Research has shown that the majority of shop workers do not welcome the opportunity to work longer hours on a Sunday. I commend Ministers for including improved legal protections in the current provisions, but the practical reality in the workplace is that if someone is worried about losing their job, they will not want to ask for a special concession not to have to work on a Sunday. Similarly, if someone wants a promotion, they will not want to ask for that concession, because their competitors in the promotion stakes might not ask for a comparable one.

I welcome the Government amendment, which did make it on to the amendment paper, to give local authorities the power to restrict Sunday trading to zones, but I am concerned that the zoning is potentially too broad in its impact. For example, it would not be strong enough to avoid a combined local authority-wide mega-zone occurring, which, in my view, would have an excessively negative impact.
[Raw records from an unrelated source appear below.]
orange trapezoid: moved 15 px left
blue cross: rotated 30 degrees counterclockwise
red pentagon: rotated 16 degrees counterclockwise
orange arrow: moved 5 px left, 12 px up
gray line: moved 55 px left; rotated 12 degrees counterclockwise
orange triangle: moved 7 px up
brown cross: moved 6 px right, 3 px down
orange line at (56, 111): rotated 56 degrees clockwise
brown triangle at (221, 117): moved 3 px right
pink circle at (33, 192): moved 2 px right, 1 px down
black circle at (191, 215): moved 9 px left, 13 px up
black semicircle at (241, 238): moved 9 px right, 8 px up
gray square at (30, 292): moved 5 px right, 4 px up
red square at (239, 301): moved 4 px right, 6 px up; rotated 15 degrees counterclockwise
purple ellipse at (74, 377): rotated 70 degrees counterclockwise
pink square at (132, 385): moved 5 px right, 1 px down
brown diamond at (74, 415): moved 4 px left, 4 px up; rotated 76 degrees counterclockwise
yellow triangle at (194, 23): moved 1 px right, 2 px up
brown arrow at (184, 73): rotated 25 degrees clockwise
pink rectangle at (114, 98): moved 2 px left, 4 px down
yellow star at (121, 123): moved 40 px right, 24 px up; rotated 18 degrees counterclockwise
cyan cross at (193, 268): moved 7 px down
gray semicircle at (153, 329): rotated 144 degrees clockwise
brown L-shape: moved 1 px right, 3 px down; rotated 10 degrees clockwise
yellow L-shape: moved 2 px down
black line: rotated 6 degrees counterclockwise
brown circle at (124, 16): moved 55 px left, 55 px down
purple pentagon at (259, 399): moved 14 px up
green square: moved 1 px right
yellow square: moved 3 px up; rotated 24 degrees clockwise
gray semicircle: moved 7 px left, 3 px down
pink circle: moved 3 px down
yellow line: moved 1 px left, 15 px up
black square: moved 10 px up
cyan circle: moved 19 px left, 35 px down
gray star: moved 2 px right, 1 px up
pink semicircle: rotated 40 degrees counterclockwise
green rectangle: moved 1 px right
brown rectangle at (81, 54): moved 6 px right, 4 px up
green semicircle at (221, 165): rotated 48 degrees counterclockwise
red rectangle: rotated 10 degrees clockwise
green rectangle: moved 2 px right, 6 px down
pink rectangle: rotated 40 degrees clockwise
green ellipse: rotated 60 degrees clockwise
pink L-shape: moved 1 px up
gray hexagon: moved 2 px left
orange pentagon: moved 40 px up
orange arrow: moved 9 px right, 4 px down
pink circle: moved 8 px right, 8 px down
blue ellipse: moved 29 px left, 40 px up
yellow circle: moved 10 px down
A trial would also make it difficult to discern the selected impacts on different businesses within such a wide zone.

It is obviously not the Minister’s fault that the manuscript amendment was not selected. He indicated that it gave us a feeling for what he would like to do—it was a valiant effort—but the difficulty for parliamentarians is that it is not actually on the amendment paper. As somebody said, we need an amendment that we can feel and touch. I believe that a compromise that benefits families and UK competition lies in the tourist-zone model. I strongly encourage Members to support this compromise.